La Guinée tient son nouveau président. Le 4 janvier 2026, la Cour suprême a officiellement proclamé Mamadi Doumbouya vainqueur de l’élection présidentielle du 28 décembre 2025. Crédité de 86,72 % des suffrages, il entame un mandat de sept ans à la tête de l’État. Derrière ce score sans appel se dessine le parcours singulier d’un officier devenu chef de l’État. Portrait.
Des racines ancrées à Kankan
Mamadi Doumbouya est né le 5 décembre 1984 à Bananköröda, dans la préfecture de Kankan, en Haute-Guinée. Marié à Lauriane Darboux Doumbouya, ancienne gendarme française, il est père de quatre enfants. Ayant passé une grande partie de son enfance en Guinée, il demeure profondément attaché aux valeurs culturelles et traditionnelles du pays. « Il connaît intimement les réalités sociales, économiques et politiques de la Guinée », confiait récemment un proche collaborateur de sa campagne.
Un itinéraire militaire à dimension internationale
Après un séjour en Europe dans les années 2000, notamment au Royaume-Uni et aux Pays-Bas, Mamadi Doumbouya rejoint la France où il s’engage dans la Légion étrangère. Affecté au 2ᵉ régiment étranger d’infanterie (2ᵉ REI) à Nîmes, il participe à des opérations extérieures, notamment en Afghanistan.
Sur le plan académique, il est titulaire d’un Master 2 en Défense et Dynamiques industrielles de l’Université Panthéon-Assas (Paris II). En 2011, il rentre en Guinée et intègre les forces armées nationales en qualité d’instructeur, se présentant plus tard comme expert en sécurité lors de sa candidature à la magistrature suprême.
Formations d’élite et montée en puissance
En 2015, dans un contexte marqué par la menace terroriste régionale, le président Alpha Condé lui confie la création d’une unité spécialisée : le Groupement des Forces Spéciales (GFS). Mamadi Doumbouya suit alors plusieurs formations de haut niveau, notamment à l’École de guerre de Paris, qu’il achève en 2017, avant de prendre officiellement le commandement du GFS en 2018.

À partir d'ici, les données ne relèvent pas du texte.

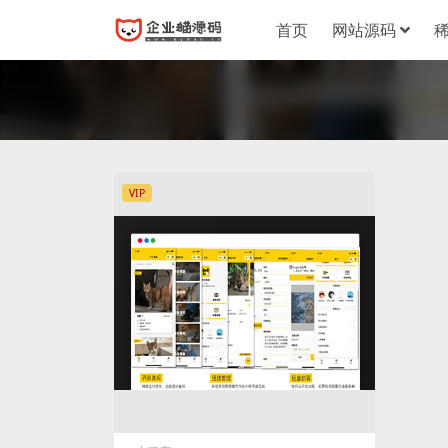
首页
网站源码
VIP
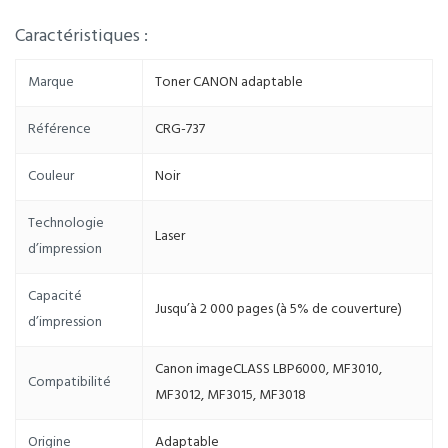
Caractéristiques :
Marque
Toner CANON adaptable
Référence
CRG-737
Couleur
Noir
Technologie
Laser
d’impression
Capacité
Jusqu’à 2 000 pages (à 5% de couverture)
d’impression
Canon imageCLASS LBP6000, MF3010,
Compatibilité
MF3012, MF3015, MF3018
Origine
Adaptable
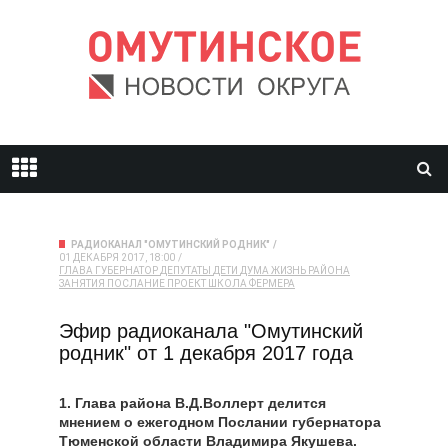
РАДИОКАНАЛ "ОМУТИНСКИЙ РОДНИК"
01 ДЕКАБРЯ 2017, 18:00
ГЛАВА
ГУБЕРНАТОР
ДЕПУТАТЫ
ДЕТИ
ДУМА
ЖИЗНЬ РАЙОНА
ЗАНЯТИЯ
ПОСЛАНИЕ
ПРОЕКТ
ШКОЛА ФЕРМЕРА
Эфир радиоканала "Омутинский
родник" от 1 декабря 2017 года
1. Глава района В.Д.Воллерт делится
мнением о ежегодном Послании губернатора
Тюменской области Владимира Якушева.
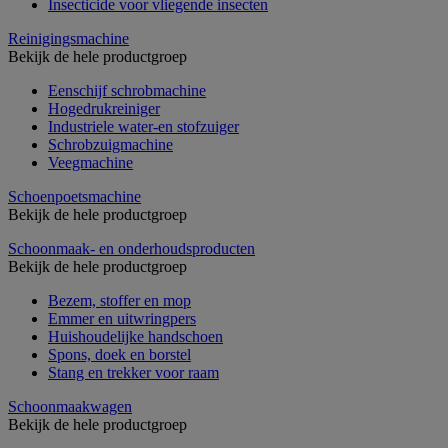
Insecticide voor vliegende insecten
Reinigingsmachine
Bekijk de hele productgroep
Eenschijf schrobmachine
Hogedrukreiniger
Industriele water-en stofzuiger
Schrobzuigmachine
Veegmachine
Schoenpoetsmachine
Bekijk de hele productgroep
Schoonmaak- en onderhoudsproducten
Bekijk de hele productgroep
Bezem, stoffer en mop
Emmer en uitwringpers
Huishoudelijke handschoen
Spons, doek en borstel
Stang en trekker voor raam
Schoonmaakwagen
Bekijk de hele productgroep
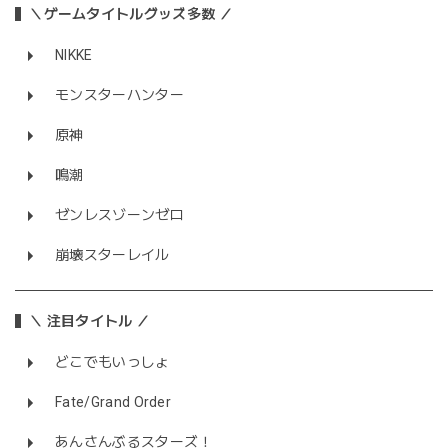
＼ゲームタイトルグッズ多数 ／
NIKKE
モンスターハンター
原神
鳴潮
ゼンレスゾーンゼロ
崩壊スターレイル
＼ 注目タイトル ／
どこでもいっしょ
Fate/Grand Order
あんさんぶるスターズ！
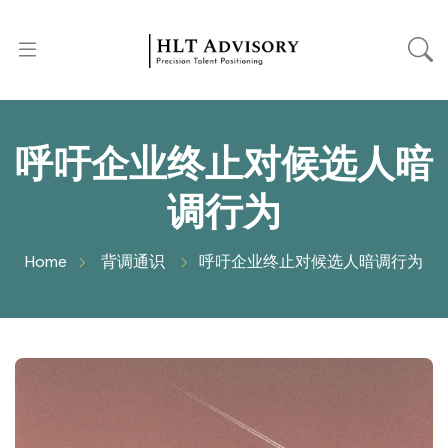
呼吁企业终止对候选人暗
调行为
Home
背调通识
呼吁企业终止对候选人暗调行为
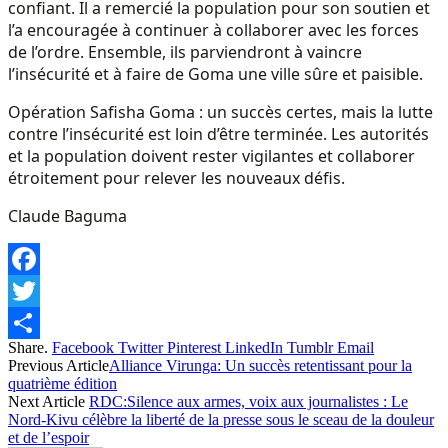
confiant. Il a remercié la population pour son soutien et
l’a encouragée à continuer à collaborer avec les forces
de l’ordre. Ensemble, ils parviendront à vaincre
l’insécurité et à faire de Goma une ville sûre et paisible.
Opération Safisha Goma : un succès certes, mais la lutte
contre l’insécurité est loin d’être terminée. Les autorités
et la population doivent rester vigilantes et collaborer
étroitement pour relever les nouveaux défis.
Claude Baguma
Facebook
Twitter
Share.
Facebook
Twitter
Pinterest
LinkedIn
Tumblr
Email
Share
Previous Article
Alliance Virunga: Un succès retentissant pour la
quatrième édition
Next Article
RDC:Silence aux armes, voix aux journalistes : Le
Nord-Kivu célèbre la liberté de la presse sous le sceau de la douleur
et de l’espoir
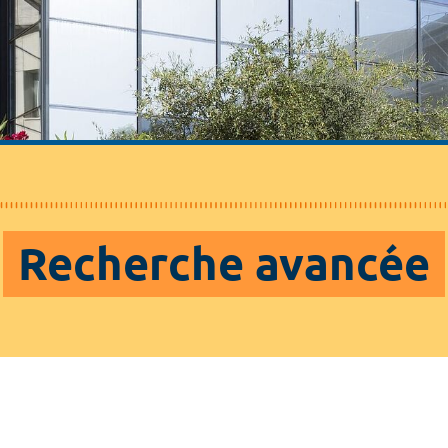
Recherche avancée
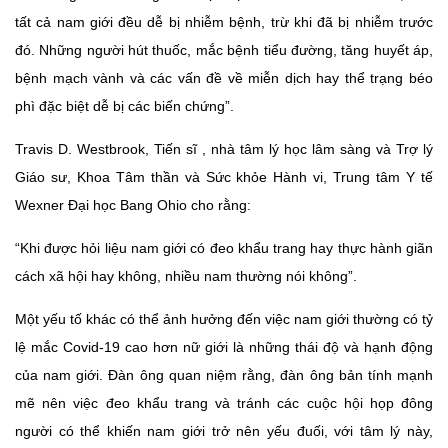
tất cả nam giới đều dễ bị nhiễm bệnh, trừ khi đã bị nhiễm trước
đó. Những người hút thuốc, mắc bệnh tiểu đường, tăng huyết áp,
bệnh mạch vành và các vấn đề về miễn dịch hay thể trạng béo
phì đặc biệt dễ bị các biến chứng”.
Travis D. Westbrook, Tiến sĩ , nhà tâm lý học lâm sàng và Trợ lý
Giáo sư, Khoa Tâm thần và Sức khỏe Hành vi, Trung tâm Y tế
Wexner Đại học Bang Ohio cho rằng:
“Khi được hỏi liệu nam giới có đeo khẩu trang hay thực hành giãn
cách xã hội hay không, nhiều nam thường nói không”.
Một yếu tố khác có thể ảnh hưởng đến việc nam giới thường có tỷ
lệ mắc Covid-19 cao hơn nữ giới là những thái độ và hạnh động
của nam giới. Đàn ông quan niệm rằng, đàn ông bản tính mạnh
mẽ nên việc đeo khẩu trang và tránh các cuộc hội họp đông
người có thể khiến nam giới trở nên yếu đuối, với tâm lý này,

Il se fait connaître du grand public lors du défilé du 2 octobre 2018, impressionnant par sa stature et la discipline de ses troupes. Son parcours inclut également des formations en Israël, au Sénégal, au Gabon et en France, faisant de lui l’un des officiers les mieux formés de sa génération.
Le tournant du 5 septembre 2021
Le 5 septembre 2021, à la tête des Forces spéciales, le colonel Mamadi Doumbouya renverse le président Alpha Condé, alors engagé dans un troisième mandat controversé. Devenu chef de l’État, il promet une gouvernance fondée sur la justice et la rupture avec les pratiques du passé. Sous son impulsion sont notamment créées la CRIEF et relancé le procès du massacre du 28 septembre 2009.
Initialement, la Charte de la transition excluait toute candidature des membres du CNRD, du gouvernement et du CNT aux élections futures. Mais face à l’évolution du contexte national, cette position sera revue, au nom des « intérêts supérieurs de la nation », selon les autorités.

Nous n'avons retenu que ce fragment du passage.